Credit card users love their rewards programs. After all, who doesn’t love a good interest rate and discounts on things like airfares and hotels? But now cash-only consumers have reason to hate these programs: they’re costing them serious money.
The evidence comes from a new report from the Federal Reserve, concluding that cash-only consumers tend to subsidize rewards credit card customers.
The report states that each cash-only U.S. household contributes $151 annually to rewards credit card households because their extra funds help pay for the discounted items. Thus households paying for goods and services primary with their rewards credit cards “earn” an additional $1,482 annually.
Cash-only users pay more at the point of sale than card users, who in turn add extra benefits from the rewards points and perks they get from their cards.

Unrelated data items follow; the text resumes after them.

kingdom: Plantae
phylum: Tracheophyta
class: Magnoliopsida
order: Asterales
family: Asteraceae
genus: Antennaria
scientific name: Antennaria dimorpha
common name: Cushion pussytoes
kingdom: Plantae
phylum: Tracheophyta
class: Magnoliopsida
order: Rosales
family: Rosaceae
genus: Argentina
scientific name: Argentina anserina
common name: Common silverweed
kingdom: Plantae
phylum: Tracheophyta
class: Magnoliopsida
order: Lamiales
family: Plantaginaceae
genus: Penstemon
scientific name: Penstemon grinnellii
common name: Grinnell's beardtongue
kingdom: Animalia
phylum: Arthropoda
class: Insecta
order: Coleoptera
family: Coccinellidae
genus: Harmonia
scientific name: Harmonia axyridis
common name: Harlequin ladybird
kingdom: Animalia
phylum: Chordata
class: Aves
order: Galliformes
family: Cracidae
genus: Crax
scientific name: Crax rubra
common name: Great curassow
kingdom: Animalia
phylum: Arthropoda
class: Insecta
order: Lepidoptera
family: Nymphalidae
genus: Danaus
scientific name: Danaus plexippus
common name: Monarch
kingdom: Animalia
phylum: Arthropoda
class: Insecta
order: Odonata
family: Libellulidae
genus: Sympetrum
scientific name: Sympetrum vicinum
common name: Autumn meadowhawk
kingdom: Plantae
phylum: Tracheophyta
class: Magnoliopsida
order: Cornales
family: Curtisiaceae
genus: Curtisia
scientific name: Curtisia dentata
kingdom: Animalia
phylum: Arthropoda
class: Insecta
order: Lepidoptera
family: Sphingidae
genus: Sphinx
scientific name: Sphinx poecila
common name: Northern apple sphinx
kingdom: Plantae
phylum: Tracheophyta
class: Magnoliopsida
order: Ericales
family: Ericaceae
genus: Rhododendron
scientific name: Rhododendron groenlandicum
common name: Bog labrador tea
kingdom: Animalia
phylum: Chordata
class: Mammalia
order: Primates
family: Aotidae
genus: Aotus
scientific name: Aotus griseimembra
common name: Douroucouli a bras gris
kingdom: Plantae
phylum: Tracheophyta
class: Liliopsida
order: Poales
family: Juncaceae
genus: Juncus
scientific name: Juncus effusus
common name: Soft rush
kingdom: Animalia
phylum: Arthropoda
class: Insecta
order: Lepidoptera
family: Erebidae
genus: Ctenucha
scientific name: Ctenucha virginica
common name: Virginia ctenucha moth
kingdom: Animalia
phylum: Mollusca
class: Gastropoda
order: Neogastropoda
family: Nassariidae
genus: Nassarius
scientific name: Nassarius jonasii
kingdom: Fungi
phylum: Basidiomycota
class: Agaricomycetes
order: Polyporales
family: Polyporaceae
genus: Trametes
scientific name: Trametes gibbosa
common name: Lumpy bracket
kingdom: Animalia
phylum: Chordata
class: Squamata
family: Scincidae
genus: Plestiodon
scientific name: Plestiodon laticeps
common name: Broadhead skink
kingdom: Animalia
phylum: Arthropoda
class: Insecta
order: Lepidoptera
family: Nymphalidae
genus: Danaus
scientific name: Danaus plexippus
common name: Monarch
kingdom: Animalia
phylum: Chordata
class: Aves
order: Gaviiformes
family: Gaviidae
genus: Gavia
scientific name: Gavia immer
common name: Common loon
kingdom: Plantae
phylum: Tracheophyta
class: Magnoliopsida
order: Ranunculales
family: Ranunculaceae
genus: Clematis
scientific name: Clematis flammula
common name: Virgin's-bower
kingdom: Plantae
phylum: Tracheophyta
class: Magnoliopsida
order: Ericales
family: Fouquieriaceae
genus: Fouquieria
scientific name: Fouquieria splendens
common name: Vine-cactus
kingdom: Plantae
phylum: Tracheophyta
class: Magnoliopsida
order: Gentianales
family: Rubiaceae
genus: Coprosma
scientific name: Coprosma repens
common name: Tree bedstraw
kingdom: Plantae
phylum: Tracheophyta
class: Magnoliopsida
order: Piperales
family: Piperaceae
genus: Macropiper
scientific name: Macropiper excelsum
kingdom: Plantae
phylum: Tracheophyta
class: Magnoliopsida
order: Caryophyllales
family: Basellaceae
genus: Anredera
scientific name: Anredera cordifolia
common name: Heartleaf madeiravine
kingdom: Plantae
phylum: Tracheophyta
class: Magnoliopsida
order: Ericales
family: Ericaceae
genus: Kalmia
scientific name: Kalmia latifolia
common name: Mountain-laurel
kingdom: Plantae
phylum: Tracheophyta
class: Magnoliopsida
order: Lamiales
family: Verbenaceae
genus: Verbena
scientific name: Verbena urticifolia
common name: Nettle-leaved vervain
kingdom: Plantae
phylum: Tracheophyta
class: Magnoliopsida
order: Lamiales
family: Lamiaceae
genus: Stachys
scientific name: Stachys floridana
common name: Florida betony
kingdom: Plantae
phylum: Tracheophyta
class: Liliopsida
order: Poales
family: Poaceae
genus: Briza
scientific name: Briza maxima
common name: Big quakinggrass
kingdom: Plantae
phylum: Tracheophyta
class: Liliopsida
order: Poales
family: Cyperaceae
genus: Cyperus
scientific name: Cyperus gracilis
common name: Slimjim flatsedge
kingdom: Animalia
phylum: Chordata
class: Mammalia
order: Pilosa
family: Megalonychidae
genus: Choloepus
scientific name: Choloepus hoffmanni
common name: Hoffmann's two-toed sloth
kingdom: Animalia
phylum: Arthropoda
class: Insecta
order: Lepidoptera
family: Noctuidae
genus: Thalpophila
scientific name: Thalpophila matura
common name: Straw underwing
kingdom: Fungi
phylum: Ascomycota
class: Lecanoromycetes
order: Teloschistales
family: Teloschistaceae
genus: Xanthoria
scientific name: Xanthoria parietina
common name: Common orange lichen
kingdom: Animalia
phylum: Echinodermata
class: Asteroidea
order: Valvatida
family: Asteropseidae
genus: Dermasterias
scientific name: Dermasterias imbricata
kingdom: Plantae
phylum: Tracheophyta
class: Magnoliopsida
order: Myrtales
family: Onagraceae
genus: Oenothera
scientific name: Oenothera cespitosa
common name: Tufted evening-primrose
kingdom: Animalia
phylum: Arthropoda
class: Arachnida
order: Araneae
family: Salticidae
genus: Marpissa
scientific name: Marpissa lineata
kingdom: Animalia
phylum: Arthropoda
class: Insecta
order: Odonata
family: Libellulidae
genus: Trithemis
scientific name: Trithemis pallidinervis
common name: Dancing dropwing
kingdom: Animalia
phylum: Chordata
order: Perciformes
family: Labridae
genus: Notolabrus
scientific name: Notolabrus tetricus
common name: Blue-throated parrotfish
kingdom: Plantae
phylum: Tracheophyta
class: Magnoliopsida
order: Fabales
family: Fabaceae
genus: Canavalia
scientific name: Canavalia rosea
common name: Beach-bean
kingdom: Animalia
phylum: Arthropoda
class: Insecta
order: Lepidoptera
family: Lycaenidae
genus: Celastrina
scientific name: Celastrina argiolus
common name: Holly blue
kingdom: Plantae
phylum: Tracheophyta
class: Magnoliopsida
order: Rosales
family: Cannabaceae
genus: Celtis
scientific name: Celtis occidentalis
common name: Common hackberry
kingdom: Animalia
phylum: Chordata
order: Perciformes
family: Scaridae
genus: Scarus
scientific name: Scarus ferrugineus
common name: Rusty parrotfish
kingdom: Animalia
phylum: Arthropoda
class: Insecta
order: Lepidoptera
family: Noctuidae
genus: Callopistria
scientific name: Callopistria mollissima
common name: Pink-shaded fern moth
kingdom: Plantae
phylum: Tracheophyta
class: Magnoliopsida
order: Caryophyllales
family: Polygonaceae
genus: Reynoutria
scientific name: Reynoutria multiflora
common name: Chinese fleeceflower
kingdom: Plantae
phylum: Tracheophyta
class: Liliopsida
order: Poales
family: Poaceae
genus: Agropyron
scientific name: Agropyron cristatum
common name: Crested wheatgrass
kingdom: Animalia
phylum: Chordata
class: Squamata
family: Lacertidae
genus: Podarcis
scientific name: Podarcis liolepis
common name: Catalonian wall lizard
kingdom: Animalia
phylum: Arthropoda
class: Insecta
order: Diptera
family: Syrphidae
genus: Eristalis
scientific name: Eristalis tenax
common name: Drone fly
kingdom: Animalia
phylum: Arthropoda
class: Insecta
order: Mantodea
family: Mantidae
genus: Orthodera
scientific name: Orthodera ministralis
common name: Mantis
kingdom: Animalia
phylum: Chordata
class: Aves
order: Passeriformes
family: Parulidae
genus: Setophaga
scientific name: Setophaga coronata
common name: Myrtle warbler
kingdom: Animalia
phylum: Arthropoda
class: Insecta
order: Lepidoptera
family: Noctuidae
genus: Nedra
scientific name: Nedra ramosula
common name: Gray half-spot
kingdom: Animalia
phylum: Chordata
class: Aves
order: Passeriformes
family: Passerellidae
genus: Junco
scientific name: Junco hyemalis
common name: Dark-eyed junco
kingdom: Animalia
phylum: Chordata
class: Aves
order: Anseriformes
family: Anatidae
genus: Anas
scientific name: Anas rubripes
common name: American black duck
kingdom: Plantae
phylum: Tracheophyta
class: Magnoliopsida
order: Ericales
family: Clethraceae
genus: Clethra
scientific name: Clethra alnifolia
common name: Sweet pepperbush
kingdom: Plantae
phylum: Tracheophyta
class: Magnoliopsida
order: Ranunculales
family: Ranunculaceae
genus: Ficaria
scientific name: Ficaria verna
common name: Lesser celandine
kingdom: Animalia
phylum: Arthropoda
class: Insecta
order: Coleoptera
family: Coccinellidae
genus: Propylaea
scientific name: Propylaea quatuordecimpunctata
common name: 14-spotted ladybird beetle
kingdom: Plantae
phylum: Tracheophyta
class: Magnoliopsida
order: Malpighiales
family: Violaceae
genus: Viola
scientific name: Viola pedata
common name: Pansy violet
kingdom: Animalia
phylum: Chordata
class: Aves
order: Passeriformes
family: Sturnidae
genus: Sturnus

In the Fed paper, entitled “Who Gains and Who Loses from Credit Card Payments? Theory and Calibrations” by Scott Schuh, Oz Shy and Joanna Stavins, the authors explain the “cash/credit card gap” as follows:
“Merchant fees and reward programs generate an implicit monetary transfer to credit card users from non-card (or ‘cash’) users because merchants generally do not set differential prices for card users to recoup the costs of fees and rewards.”
Worse, from a demographic standpoint, low-income households, which tend to pay for goods and services with cash, appear to be subsidizing higher-income households, which are more likely to use rewards credit cards.
Says the Fed report:
“Because credit card spending and rewards are positively correlated with household income, the payment instrument transfer also induces a regressive transfer from low-income to high-income households in general. On average, and after accounting for rewards paid to households by banks, the lowest-income household ($20,000 or less annually) pays $23 and the highest-income household ($150,000 or more annually) receives $756 every year.”